Ces régimes sont majoritairement contributifs (pour 57 % des montants versés soit 16,7 pts de PIB), ce qui signifie que le montant des prestations dépend des cotisations préalablement payées par l'assuré. Les régimes de retraite et l'assurance chômage sont les principaux régimes contributifs tandis que l'assurance maladie et les prestations familiales sont largement universelles.
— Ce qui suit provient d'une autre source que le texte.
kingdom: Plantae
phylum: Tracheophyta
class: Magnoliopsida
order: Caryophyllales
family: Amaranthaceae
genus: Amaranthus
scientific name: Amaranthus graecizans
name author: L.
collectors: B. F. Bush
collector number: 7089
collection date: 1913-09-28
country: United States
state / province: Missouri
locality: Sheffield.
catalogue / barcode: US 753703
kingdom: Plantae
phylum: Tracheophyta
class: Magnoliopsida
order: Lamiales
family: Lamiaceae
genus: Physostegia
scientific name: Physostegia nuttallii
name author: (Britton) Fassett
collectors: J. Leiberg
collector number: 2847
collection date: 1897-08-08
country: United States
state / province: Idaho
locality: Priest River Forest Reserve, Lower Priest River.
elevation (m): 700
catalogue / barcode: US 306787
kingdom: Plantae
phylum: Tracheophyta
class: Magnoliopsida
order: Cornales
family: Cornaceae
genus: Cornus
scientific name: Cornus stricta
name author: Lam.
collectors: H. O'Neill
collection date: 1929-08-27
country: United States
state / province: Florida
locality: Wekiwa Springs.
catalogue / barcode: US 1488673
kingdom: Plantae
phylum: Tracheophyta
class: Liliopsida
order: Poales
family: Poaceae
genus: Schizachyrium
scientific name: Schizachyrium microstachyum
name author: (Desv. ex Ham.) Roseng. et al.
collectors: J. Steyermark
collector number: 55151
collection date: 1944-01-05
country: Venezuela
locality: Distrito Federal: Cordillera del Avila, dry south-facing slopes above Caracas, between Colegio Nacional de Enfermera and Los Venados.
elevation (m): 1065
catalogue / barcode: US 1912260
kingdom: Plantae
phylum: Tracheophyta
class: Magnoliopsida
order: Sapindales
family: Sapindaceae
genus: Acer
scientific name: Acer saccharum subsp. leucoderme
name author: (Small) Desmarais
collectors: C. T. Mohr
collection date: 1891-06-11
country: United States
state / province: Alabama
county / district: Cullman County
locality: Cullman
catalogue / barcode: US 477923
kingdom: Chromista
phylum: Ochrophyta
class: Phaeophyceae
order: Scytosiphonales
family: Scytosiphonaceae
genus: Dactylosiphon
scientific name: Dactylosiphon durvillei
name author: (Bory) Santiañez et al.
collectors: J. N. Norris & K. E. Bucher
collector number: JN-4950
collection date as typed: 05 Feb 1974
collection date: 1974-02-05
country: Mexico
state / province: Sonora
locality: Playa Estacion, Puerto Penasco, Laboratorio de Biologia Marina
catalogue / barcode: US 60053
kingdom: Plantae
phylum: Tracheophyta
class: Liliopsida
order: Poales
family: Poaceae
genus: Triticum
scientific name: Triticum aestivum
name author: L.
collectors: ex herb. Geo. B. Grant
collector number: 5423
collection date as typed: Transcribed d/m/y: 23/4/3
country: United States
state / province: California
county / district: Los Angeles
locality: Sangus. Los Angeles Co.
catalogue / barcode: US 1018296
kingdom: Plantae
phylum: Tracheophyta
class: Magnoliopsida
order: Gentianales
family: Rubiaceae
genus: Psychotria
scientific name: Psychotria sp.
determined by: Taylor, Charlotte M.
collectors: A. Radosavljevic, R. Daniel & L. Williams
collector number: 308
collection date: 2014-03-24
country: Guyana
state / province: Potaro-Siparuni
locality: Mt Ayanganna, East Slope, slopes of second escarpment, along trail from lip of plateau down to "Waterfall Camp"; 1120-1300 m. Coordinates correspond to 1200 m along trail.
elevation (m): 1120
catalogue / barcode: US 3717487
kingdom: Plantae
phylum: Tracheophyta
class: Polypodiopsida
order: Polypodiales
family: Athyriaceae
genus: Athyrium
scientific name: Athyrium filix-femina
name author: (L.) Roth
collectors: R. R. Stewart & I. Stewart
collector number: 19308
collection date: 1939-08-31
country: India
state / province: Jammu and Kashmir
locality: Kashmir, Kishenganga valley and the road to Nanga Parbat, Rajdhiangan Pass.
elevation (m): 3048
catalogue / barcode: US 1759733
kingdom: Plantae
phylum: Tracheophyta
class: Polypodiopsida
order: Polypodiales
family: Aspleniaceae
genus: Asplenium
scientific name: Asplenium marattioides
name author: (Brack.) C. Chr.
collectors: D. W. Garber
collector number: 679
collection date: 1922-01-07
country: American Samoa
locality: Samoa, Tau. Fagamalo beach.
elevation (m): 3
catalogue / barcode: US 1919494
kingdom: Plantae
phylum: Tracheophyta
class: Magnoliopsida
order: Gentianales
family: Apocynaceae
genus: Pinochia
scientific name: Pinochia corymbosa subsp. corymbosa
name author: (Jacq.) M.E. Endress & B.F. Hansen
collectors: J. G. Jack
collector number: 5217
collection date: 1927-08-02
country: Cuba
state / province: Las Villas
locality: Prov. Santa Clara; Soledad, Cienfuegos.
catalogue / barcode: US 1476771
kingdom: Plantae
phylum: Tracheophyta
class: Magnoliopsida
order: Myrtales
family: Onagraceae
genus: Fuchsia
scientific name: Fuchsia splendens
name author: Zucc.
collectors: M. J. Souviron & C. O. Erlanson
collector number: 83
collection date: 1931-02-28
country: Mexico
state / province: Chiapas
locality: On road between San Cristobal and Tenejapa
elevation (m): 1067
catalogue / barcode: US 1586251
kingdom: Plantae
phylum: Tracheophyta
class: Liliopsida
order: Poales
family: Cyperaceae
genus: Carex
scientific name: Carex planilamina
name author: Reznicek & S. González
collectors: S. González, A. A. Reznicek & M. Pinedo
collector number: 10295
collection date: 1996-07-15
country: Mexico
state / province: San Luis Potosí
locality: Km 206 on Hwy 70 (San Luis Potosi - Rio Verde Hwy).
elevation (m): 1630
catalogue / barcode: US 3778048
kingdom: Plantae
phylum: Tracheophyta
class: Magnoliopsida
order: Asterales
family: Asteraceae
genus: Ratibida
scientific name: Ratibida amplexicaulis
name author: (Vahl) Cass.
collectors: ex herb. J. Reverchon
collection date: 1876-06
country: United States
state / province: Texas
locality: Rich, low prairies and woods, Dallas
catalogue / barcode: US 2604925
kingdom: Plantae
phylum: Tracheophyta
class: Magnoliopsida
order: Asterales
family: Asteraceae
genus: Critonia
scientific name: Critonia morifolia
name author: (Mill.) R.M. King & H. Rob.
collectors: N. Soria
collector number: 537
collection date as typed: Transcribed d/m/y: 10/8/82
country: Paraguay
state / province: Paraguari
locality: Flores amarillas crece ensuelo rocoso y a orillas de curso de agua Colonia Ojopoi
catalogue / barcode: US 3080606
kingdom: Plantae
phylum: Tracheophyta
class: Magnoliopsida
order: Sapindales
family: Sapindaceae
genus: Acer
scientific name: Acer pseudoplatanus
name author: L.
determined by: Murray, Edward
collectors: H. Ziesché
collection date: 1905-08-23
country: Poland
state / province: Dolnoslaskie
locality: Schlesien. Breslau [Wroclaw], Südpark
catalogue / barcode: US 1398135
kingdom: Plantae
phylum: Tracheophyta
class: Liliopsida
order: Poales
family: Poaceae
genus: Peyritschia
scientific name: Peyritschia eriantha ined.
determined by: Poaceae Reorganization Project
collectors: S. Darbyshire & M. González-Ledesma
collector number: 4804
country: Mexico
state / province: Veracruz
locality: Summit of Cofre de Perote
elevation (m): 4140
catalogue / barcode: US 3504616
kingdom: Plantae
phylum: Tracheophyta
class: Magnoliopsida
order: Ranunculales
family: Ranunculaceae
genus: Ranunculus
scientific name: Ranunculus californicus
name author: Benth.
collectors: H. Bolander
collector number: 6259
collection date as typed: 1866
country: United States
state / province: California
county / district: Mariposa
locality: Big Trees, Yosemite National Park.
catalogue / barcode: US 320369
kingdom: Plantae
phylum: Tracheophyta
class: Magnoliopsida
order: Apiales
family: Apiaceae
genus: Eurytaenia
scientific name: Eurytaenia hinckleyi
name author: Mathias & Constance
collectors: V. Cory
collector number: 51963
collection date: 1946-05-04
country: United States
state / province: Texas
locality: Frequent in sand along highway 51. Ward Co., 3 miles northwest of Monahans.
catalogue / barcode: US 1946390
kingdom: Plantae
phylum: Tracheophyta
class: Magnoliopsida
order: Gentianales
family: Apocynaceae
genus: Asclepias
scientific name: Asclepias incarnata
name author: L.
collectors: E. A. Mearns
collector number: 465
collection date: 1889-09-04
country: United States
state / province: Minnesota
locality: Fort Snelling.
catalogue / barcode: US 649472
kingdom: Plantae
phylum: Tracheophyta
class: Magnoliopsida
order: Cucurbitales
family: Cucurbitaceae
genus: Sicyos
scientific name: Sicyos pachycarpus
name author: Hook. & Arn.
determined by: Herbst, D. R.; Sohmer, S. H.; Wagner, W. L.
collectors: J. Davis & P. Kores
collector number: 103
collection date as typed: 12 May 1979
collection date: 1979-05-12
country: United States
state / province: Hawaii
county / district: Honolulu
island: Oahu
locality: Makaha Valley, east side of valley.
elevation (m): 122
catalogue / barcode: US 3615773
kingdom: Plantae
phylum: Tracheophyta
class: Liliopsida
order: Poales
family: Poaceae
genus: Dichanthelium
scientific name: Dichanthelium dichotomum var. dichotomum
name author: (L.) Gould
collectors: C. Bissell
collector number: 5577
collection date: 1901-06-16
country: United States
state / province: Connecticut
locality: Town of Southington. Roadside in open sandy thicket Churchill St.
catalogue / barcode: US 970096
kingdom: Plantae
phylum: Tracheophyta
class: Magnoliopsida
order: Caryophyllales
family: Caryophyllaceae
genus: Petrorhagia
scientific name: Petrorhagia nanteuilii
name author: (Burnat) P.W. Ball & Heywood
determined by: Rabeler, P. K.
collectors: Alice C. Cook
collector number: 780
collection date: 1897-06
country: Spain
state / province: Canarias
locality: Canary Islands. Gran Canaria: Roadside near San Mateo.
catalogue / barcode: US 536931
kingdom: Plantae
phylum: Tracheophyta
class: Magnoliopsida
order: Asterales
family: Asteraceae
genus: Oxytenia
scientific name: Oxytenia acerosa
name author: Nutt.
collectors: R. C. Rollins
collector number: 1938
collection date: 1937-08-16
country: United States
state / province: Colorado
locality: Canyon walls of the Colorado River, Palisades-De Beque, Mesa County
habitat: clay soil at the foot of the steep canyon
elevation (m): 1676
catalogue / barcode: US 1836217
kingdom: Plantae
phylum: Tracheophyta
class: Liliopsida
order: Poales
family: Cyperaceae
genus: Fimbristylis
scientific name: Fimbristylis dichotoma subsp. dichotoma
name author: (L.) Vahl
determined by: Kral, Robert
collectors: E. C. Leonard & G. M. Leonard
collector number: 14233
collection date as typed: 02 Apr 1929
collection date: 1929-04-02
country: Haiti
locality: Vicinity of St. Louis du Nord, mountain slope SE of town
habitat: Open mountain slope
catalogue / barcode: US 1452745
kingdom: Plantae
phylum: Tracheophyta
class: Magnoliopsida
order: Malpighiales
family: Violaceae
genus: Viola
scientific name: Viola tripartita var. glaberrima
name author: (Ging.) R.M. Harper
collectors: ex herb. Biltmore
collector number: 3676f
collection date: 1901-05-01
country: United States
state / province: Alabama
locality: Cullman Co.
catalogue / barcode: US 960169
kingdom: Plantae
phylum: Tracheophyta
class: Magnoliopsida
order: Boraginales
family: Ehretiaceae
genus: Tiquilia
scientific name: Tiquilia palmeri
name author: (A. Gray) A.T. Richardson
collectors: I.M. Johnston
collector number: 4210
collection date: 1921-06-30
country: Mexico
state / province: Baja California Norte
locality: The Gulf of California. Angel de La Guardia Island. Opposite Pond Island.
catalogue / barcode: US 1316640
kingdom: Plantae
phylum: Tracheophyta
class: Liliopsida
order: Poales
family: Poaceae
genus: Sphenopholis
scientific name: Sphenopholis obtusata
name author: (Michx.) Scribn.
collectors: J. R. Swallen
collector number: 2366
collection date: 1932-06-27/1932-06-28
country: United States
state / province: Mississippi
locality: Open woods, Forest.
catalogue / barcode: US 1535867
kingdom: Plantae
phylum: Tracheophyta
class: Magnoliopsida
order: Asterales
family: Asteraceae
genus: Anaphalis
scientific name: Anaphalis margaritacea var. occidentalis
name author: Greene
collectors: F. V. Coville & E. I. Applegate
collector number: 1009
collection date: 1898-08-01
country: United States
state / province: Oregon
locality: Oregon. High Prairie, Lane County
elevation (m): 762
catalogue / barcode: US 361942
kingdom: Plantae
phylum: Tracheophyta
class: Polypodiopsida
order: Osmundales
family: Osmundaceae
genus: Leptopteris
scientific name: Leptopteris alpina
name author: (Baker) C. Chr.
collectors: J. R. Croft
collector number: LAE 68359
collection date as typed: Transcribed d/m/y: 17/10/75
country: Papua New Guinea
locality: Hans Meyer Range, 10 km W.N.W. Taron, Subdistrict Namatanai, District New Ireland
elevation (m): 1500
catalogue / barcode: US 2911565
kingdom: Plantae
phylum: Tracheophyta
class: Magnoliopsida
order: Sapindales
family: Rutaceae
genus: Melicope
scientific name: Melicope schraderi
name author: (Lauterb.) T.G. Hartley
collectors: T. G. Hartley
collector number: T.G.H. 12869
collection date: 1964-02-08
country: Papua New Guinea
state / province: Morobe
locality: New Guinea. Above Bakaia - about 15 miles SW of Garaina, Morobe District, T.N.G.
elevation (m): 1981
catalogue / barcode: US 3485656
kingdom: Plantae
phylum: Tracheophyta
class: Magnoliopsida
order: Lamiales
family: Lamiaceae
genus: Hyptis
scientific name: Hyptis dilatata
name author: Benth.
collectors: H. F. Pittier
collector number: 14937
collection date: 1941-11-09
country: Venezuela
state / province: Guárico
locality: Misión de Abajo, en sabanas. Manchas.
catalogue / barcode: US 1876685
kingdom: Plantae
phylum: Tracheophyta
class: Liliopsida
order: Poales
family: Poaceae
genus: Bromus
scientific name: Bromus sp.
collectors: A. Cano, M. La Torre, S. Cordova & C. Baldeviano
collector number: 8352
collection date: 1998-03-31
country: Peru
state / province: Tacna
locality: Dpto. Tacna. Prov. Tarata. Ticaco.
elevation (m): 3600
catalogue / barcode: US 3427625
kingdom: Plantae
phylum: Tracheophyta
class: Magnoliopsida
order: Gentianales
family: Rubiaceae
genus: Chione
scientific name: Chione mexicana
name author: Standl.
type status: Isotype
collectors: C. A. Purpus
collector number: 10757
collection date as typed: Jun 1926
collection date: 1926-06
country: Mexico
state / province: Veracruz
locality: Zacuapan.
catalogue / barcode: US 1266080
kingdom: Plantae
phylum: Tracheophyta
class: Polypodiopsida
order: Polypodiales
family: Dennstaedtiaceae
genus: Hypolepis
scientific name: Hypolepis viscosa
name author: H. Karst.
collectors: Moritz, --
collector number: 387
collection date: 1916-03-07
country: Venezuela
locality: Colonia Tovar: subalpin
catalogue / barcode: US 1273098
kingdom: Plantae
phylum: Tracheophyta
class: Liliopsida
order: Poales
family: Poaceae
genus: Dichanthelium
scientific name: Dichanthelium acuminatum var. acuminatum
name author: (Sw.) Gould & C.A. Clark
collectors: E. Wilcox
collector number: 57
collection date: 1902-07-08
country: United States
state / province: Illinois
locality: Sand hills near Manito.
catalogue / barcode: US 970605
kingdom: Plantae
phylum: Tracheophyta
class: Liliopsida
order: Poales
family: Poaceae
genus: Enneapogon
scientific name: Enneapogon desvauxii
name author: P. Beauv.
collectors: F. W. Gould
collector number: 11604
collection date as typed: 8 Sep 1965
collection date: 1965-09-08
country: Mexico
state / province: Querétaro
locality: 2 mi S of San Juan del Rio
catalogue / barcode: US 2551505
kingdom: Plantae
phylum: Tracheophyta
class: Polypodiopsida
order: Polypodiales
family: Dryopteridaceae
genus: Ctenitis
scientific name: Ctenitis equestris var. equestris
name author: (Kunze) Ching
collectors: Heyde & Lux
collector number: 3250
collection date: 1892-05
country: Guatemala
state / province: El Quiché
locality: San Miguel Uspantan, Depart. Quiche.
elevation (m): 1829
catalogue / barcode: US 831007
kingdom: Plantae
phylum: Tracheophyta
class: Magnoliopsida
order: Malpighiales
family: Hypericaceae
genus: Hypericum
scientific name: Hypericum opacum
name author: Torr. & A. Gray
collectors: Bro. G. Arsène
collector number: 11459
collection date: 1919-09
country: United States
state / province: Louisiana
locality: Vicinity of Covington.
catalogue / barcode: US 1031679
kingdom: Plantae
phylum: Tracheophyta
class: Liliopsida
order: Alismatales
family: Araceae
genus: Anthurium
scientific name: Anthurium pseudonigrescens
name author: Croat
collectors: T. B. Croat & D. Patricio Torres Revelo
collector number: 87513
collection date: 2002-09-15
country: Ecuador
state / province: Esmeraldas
Un niveau élevé de dépense publique conduit mécaniquement à un niveau élevé de prélèvements obligatoires, mais l'on peut penser que les prélèvements affectés au financement des régimes contributifs peuvent être moins défavorables à l'activité et l'emploi. En effet, les cotisations contributives financent des prestations directement rattachées au cotisant et peuvent ainsi être perçues comme un revenu différé ou une assurance obligatoire plutôt que comme un impôt. À l'inverse, les prélèvements finançant des régimes non-contributifs (cotisation maladie ou famille) ne diffèrent pas économiquement d'un impôt sur les salaires.

Malheureusement, en raison de la complexité de la fiche de paye et du manque de lisibilité du financement de la protection sociale, il est actuellement difficile pour les salariés de distinguer les parts contributives et non-contributives des cotisations sociales.

Une réforme de la fiche de paye aurait dès lors le double intérêt de clarifier le rôle des différents régimes versant les prestations et de donner de meilleures incitations économiques, ce qui pourrait venir soutenir l'offre de travail. Il s'agirait de remplacer sur la fiche de paye la traditionnelle distinction juridique entre les cotisations employeurs et salariés au profit d'une distinction plus économique entre les prélèvements contributifs et non-contributifs et de clarifier l'affectation des cotisations sociales au financement des risques contributifs.

À terme, cela devrait favoriser un changement dans la négociation salariale, qui ne porterait plus sur le salaire brut (y compris cotisations salariales mais hors cotisations employeurs, soit environ 130 % du salaire net), mais sur un « salaire complet » (salaire net et cotisations contributives, soit environ 150 % du salaire net), plus représentatif de la véritable rémunération du salarié.